An unstable monoclinic form, isomorphous with rubidium and ammonium dichromates, has been obtained admixed with the triclinic variety, by concentrating, after filtration from aluminium hydroxide, a mixture of potassium chromate and aluminium sulphate, and allowing the solution to crystallise. It may also be obtained in yellowish brown, doubly refracting monoclinic plates by crystallisation of a mixture of solutions of potassium dichromate and potassium thiocyanate.

The stable form of potassium dichromate has a density of 2.67, while the monoclinic variety has a density of 2.10. The specific heat of the former, according to Regnault, is 0.1894. It melts at 397° C., its heat of fusion being 8.77 Calories per gram-molecule.

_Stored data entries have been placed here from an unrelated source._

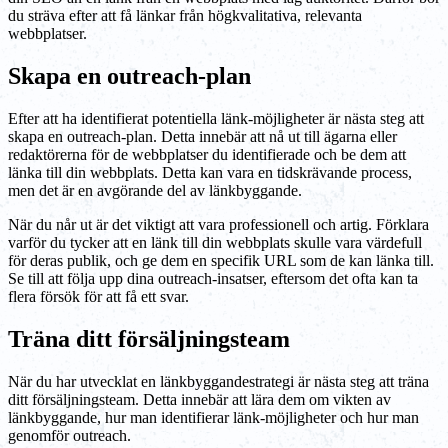
du sträva efter att få länkar från högkvalitativa, relevanta
webbplatser.
Skapa en outreach-plan
Efter att ha identifierat potentiella länk-möjligheter är nästa steg att
skapa en outreach-plan. Detta innebär att nå ut till ägarna eller
redaktörerna för de webbplatser du identifierade och be dem att
länka till din webbplats. Detta kan vara en tidskrävande process,
men det är en avgörande del av länkbyggande.
När du når ut är det viktigt att vara professionell och artig. Förklara
varför du tycker att en länk till din webbplats skulle vara värdefull
för deras publik, och ge dem en specifik URL som de kan länka till.
Se till att följa upp dina outreach-insatser, eftersom det ofta kan ta
flera försök för att få ett svar.
Träna ditt försäljningsteam
När du har utvecklat en länkbyggandestrategi är nästa steg att träna
ditt försäljningsteam. Detta innebär att lära dem om vikten av
länkbyggande, hur man identifierar länk-möjligheter och hur man
genomför outreach.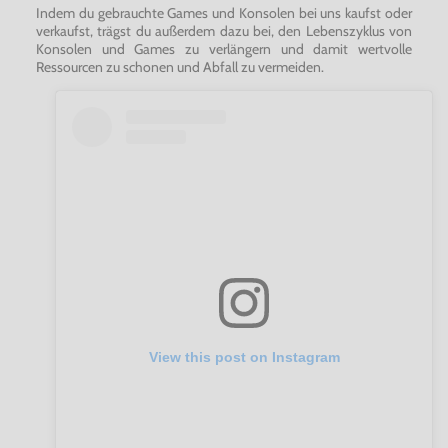
Ball mit Effet um den Gegner herumspielen und ihre
Indem du gebrauchte Games und Konsolen bei uns kaufst oder
Mitspieler so mit präzisen Pässen versorgen oder
verkaufst, trägst du außerdem dazu bei, den Lebenszyklus von
den Ball in den freien Raum spielen.
Konsolen und Games zu verlängern und damit wertvolle
Ressourcen zu schonen und Abfall zu vermeiden.
Skill-Games! -
Ein Wettkampf-Trainingsmodus, in
dem die Spieler die grundlegenden Fähigkeiten
erlernen und meistern, die man in FIFA 14 braucht.
Erreiche in neuen Minispielen Rekorde und fordere
deine Freunde heraus, um zu einem besseren Spieler
zu werden.
Karrieremodus! -
Suche mit dem neuen Globalen
Scouting-Netzwerk ganzjährig nach neuen Spielern
und erlebe die Welt der professionellen Talentsuche.
Entwickle und optimiere dein eigenes Späher-
Netzwerk. Beurteile Spieler und finde so die Spieler,
die dein Team verstärken. Eine neue Zentrale
ermöglicht eine leichtere Navigation, weniger
Unterbrechungen und Live-Scouting-Berichte.
View this post on Instagram
Vollständige Authentizität! -
Die komplette
Authentizität mit offiziell lizenzierten Vereinen,
Ligen und über 15.000 Spielern. Nur in FIFA 14
kannst du mit allen Clubs der Bundesliga und 2.
Bundesliga antreten.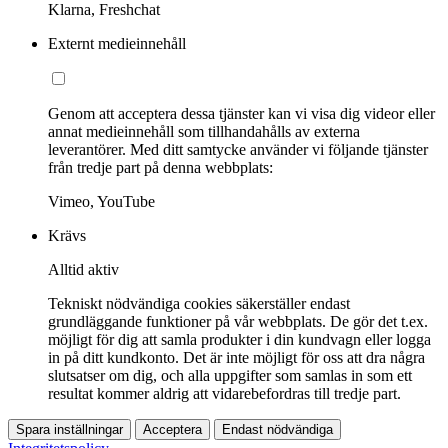
Klarna, Freshchat
Externt medieinnehåll
Genom att acceptera dessa tjänster kan vi visa dig videor eller
annat medieinnehåll som tillhandahålls av externa
leverantörer. Med ditt samtycke använder vi följande tjänster
från tredje part på denna webbplats:
Vimeo, YouTube
Krävs
Alltid aktiv
Tekniskt nödvändiga cookies säkerställer endast
grundläggande funktioner på vår webbplats. De gör det t.ex.
möjligt för dig att samla produkter i din kundvagn eller logga
in på ditt kundkonto. Det är inte möjligt för oss att dra några
slutsatser om dig, och alla uppgifter som samlas in som ett
resultat kommer aldrig att vidarebefordras till tredje part.
Spara inställningar
Acceptera
Endast nödvändiga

Potassium dichromate is soluble in water to the extent indicated in the subjoined table:

Temperature, ° C.0102030405060708090100
Grams K2Cr2O7 per 100 grams solution4.437.8311.6015.4022.6027.031.3037.042.2047.050.50

A saturated aqueous solution boils at 103° C. The aqueous solution exhibits an acid reaction with litmus paper, has a sharp, metallic taste, and is, of course, poisonous. It absorbs nitric oxide with eventual precipitation of chromium dioxide. Unlike the normal salt, potassium dichromate is strongly adsorbed in solution by animal charcoal.

A concentrated aqueous solution, when mixed with concentrated sulphuric acid and cooled, yields crystals of chromium trioxide; if strongly heated with sulphuric acid, the products are potassium hydrogen sulphate, chromic sulphate, water, and oxygen. At a white heat potassium dichromate itself decomposes, yielding the normal chromate, chromium sesquioxide, and oxygen. It is readily reduced by the usual agents, e.g. by carbon, sulphur, phosphorus, magnesium, hydrogen sulphide, sulphur dioxide (dithionate being formed as well as sulphate), by solid oxalic acid, and by stannous chloride, also electrolytically.

With concentrated hydrochloric acid, or with phosphorus trichloride, potassium chlorochromate is produced. A compound, K2Cr2O7. HgCl2, has been described. Compounds of dichromates and pyridine have been prepared.

Commercial potassium dichromate is almost chemically pure; it is used in photography, since, in presence of organic substances, it is affected by light.